Is Your Chart a Detective Story? Or a Police Report?

Every data visualization is a story, a plot to be unraveled—but some are more approachable than others.
Collage of images a microscope magnifying glass and various infographics
Photo-Illustration: Sam Whitney; Getty Images

Modern statistical displays of data—grids of scatterplots for inspecting correlations, for example—succeed by being transparent and allowing trends in the data to stand out. In contrast, classic data visualizations often succeed, paradoxically, by being a bit opaque: a puzzle that a reader figures out.

Consider the visualization created by information designer Will Burtin in 1951 to summarize the effectiveness of three antibiotics—penicillin, neomycin, and streptomycin—in treating 13 bacteria. Bacterial species are arrayed in a circular layout, with three bars for each bacterial infection representing the amount of each antibiotic needed to treat it. An inversion of the scale means that longer bars represent more effective antibiotics, aligning with a spontaneous interpretation of bigger is better, while shading behind the bars neatly organizes the bacteria into two groups according to whether they result in a positive or negative gram stain test.

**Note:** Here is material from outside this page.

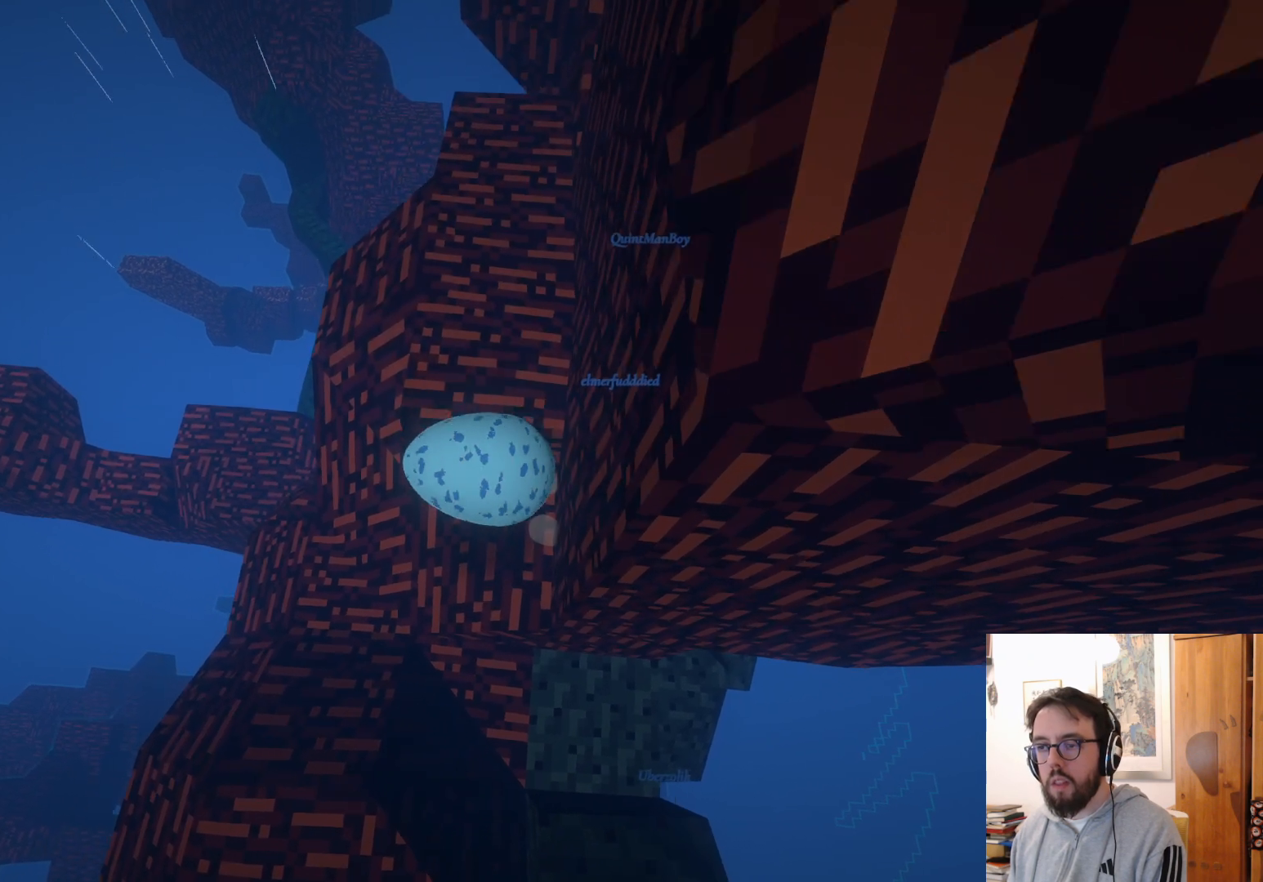
{"buttons": [], "left_stick": "right", "right_stick": "center", "events": [[117, "right_stick", "up-right"], [267, "right_stick", "center"], [367, "left_stick", "right"]]}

Data-Visualization: WILL BURTIN

In science we are delighted by unexpected brilliance, which we immediately try to systematize. The same goes for visualization: When we see a new and revelatory graph, we want to take it apart and see how it works. Burtin’s sunburst design immediately captures our attention, invoking a curiosity to understand the intention behind its mandala-like form. We feel beckoned to participate in, even celebrate, the scientific discoveries it implies. The circular design also happens to make it more difficult to find the best antibiotic for treating any particular infection, or to perceive any structure in the relationship between the bacteria and the treatments. But for most viewers, these limitations only become apparent later, if they ever do at all.

We can liken this experience to narrative, a lens through which many great (and lesser) works of art have been interpreted. Narrative involves some interplay between plot and perspective, events and interpretation, storyline and characters. Similarly, the practice of science can be viewed as the interplay between data and models. Data are the facts. Models are the characters whose perspectives and assumptions shape what we take away from the story. At the simplest level, the choice of how to visualize data structures the viewer’s experience of those data by promoting certain comparisons over others. It’s a character choice, a choice of model.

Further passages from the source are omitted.